Prenylation and prenylated proteins in the context of colorectal cancer
Representing one of the major causes of death in developed countries, colorectal cancer appears as an inflammation-dependent complication in IBD patients. Patients suffering from chronic intestinal inflammation present increased risk of developing colon tumors. Inflammation-associated epithelial stress is postulated as one of the main drivers of tumorigenesis in IBD. Interestingly, prenylation and small GTPases (Ras, as main example) has been also associated with tumor development. Together, we are investigating the in vivo association between alteration of prenylation and/or small GTPase function and the development of colorectal cancer in the context of chronic intestinal inflammation.
Identification of prenylome in the context of Inflammatory Bowel Disease
Based on the role of prenylation and prenylation targets for intestinal epithelial cell biology in the context of IBD, we are interested in the description of prenylated protein profile (prenylome) in different cell types within the gut mucosa. Therefore, we are developing innovative methods for the identification, separation and quantification of prenylated proteins. We will then take advantage of these techniques to identify disease-specific alterations of the prenylome in human IBD and Colorectal Cancer.

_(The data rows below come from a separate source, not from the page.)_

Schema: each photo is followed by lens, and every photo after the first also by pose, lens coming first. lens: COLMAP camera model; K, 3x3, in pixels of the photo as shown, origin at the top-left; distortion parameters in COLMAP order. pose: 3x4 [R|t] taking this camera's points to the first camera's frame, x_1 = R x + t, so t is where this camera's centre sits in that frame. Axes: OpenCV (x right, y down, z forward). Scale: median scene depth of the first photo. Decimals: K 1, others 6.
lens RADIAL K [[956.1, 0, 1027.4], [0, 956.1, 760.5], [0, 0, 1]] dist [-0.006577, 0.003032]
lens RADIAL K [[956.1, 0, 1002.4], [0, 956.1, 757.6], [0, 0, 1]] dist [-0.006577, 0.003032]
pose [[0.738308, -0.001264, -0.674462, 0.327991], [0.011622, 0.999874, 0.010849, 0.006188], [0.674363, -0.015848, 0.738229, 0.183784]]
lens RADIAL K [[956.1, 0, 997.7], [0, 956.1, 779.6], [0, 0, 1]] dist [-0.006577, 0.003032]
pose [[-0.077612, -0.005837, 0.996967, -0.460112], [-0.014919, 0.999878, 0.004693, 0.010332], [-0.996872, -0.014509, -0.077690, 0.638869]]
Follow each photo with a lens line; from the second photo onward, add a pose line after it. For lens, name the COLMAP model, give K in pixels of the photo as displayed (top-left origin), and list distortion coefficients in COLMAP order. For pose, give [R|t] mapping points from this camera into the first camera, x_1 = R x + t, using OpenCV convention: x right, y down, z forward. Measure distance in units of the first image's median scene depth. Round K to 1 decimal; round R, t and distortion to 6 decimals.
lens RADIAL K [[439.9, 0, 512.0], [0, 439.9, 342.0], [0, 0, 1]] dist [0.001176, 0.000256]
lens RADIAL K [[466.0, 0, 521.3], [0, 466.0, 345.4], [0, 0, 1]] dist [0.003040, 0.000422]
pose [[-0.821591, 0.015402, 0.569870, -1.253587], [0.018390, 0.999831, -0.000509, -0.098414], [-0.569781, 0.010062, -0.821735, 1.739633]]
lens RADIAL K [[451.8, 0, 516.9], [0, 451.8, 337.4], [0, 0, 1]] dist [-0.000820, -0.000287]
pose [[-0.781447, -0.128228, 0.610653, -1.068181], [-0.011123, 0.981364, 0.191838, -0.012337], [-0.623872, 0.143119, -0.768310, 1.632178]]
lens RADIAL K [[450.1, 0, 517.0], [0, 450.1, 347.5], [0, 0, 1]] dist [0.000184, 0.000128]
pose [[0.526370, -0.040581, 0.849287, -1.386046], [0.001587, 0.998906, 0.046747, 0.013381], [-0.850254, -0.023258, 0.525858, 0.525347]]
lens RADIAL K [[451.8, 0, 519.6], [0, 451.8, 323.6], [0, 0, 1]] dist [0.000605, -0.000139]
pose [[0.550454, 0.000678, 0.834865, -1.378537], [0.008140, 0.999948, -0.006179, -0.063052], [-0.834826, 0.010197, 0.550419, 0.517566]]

Epithelial cell shedding in the gut
Being the last step of the epithelial turnover in the gut, cell shedding or cell extrusion occurs at the villus tip in order to discard old or damaged cells to maintain epithelial cell numbers and the tightness of the intestinal epithelium. We aim at providing a more detailed description of molecular mechanisms driving epithelial cell shedding in the gut. In particular, we are interested in the contribution of physiological/pathological cell shedding and the functional consequence of these phenomena for gut homeostasis. Thereby, we would like to contribute to an improved understanding of intestinal epithelial integrity which contribute to therapy aimed at epithelial restoration in IBD patients.